At the Deep Water Bay 500m dragon boat races on Sunday, several boats were knocked over by waves, adding extra excitement to the event. Later in the afternoon, yet another boat that had just finished a race got nailed by a large wave and proceeded to fill with water and slowly flip over. People who were watching from shore clapped with amusement as the paddlers flailed about until it became clear that four of the paddlers could not swim. I am happy to say that they were all rescued by members of their team. It seemed that the people on the shore either didn't know that there were people in trouble, or they did know but could/would not offer aid. I also stood by with the other onlookers for a few moments until I spotted a young woman swimming poorly and went in for her. I grabbed the paddle that she was using to float on and hauled her to shore; it was nothing amazing, unlike the two men who towed their teammates all 100 meters to safety. Of course we had to emerge over a group of rocks so by the time the ordeal was over, my feet were sliced to ribbons and I had ripped off the toenail of my smallest toe.
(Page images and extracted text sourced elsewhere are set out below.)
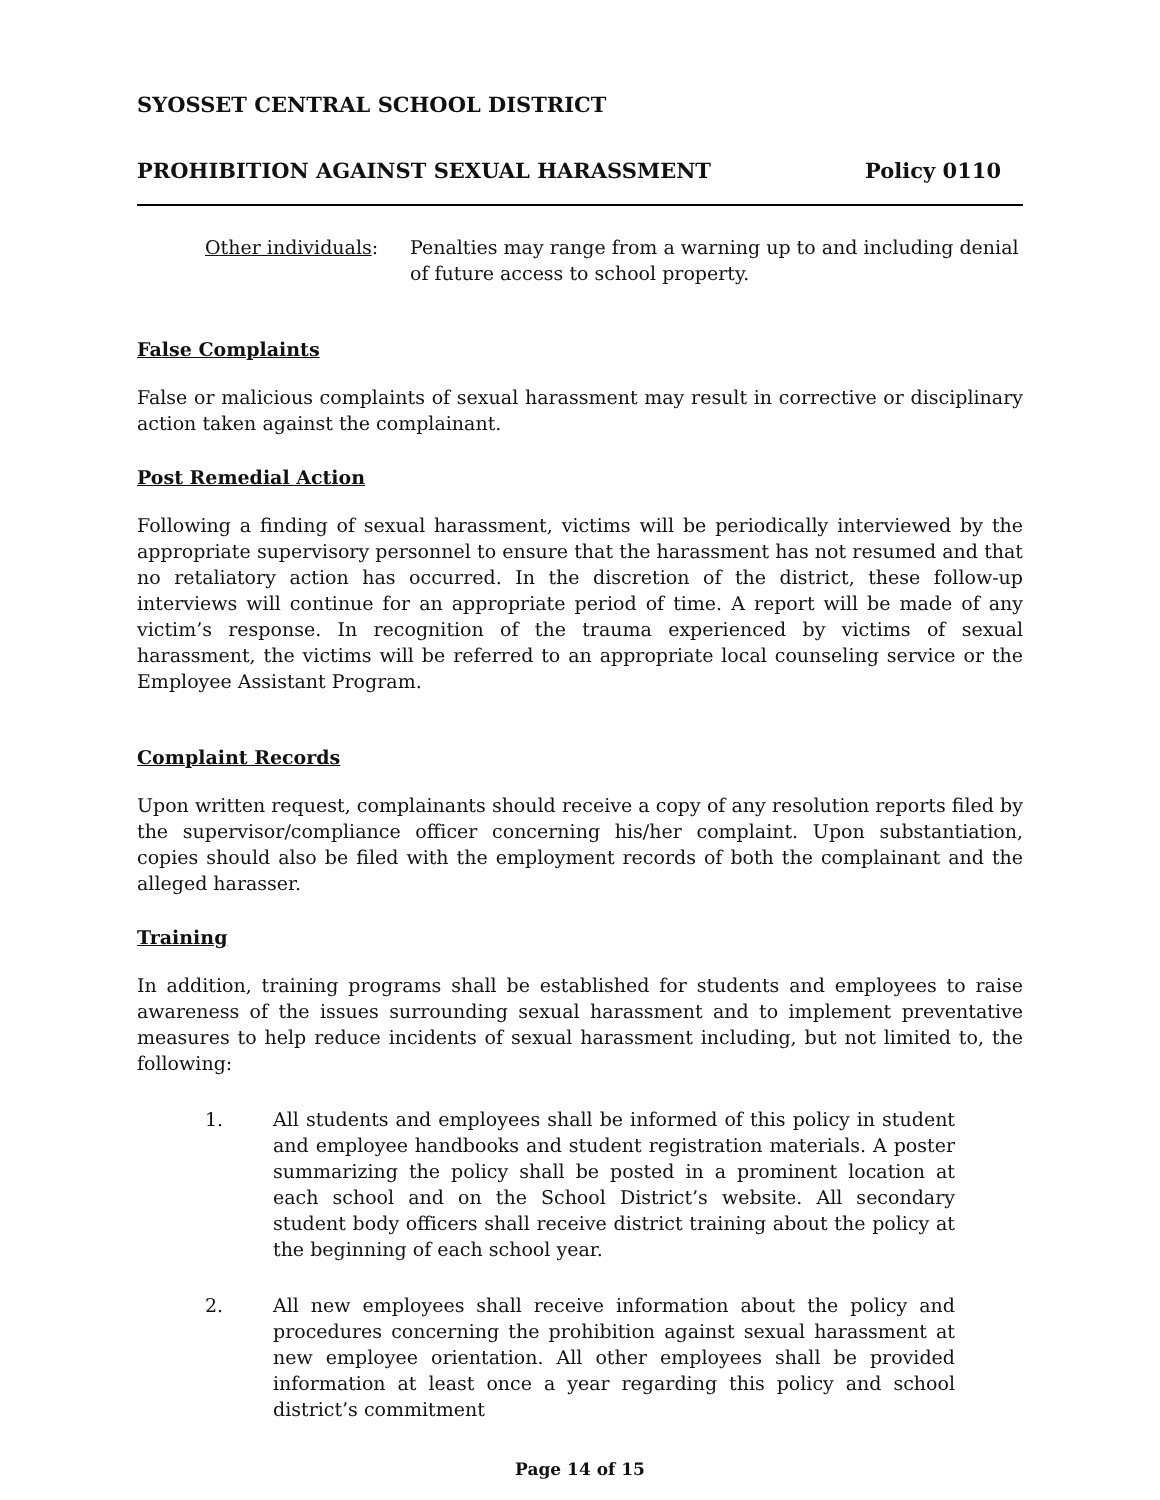SYOSSET CENTRAL SCHOOL DISTRICT
PROHIBITION AGAINST SEXUAL HARASSMENT Policy 0110
Other individuals:
Penalties may range from a warning up to and including denial of future access to school property.
False Complaints
False or malicious complaints of sexual harassment may result in corrective or disciplinary action taken against the complainant.
Post Remedial Action
Following a finding of sexual harassment, victims will be periodically interviewed by the appropriate supervisory personnel to ensure that the harassment has not resumed and that no retaliatory action has occurred. In the discretion of the district, these follow-up interviews will continue for an appropriate period of time. A report will be made of any victim’s response. In recognition of the trauma experienced by victims of sexual harassment, the victims will be referred to an appropriate local counseling service or the Employee Assistant Program.
Complaint Records
Upon written request, complainants should receive a copy of any resolution reports filed by the supervisor/compliance officer concerning his/her complaint. Upon substantiation, copies should also be filed with the employment records of both the complainant and the alleged harasser.
Training
In addition, training programs shall be established for students and employees to raise awareness of the issues surrounding sexual harassment and to implement preventative measures to help reduce incidents of sexual harassment including, but not limited to, the following:
1. All students and employees shall be informed of this policy in student and employee handbooks and student registration materials. A poster summarizing the policy shall be posted in a prominent location at each school and on the School District’s website. All secondary student body officers shall receive district training about the policy at the beginning of each school year.
2. All new employees shall receive information about the policy and procedures concerning the prohibition against sexual harassment at new employee orientation. All other employees shall be provided information at least once a year regarding this policy and school district’s commitment
Page 14 of 15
This is not the first time that I have noted how many people who live by water do not know how to swim. Worse, many non-swimmers don't let their inability stop them from entering water without personal flotation devices. I'm talking about life jackets, not pool toys. A few years ago I watched the lifeguards in Shek O rescue four women whose overloaded, inflatable lounger had inexplicably flipped over when it had encountered a wave. It amazes me how stupid people can be with their lives. If I could not swim and I knew that boats were tipping over in the waves, I would put on a PFD. I would not bank of the probability that my boat would not be one of the minority of boats that flipped, because the penalty for being wrong would be too high a price to pay.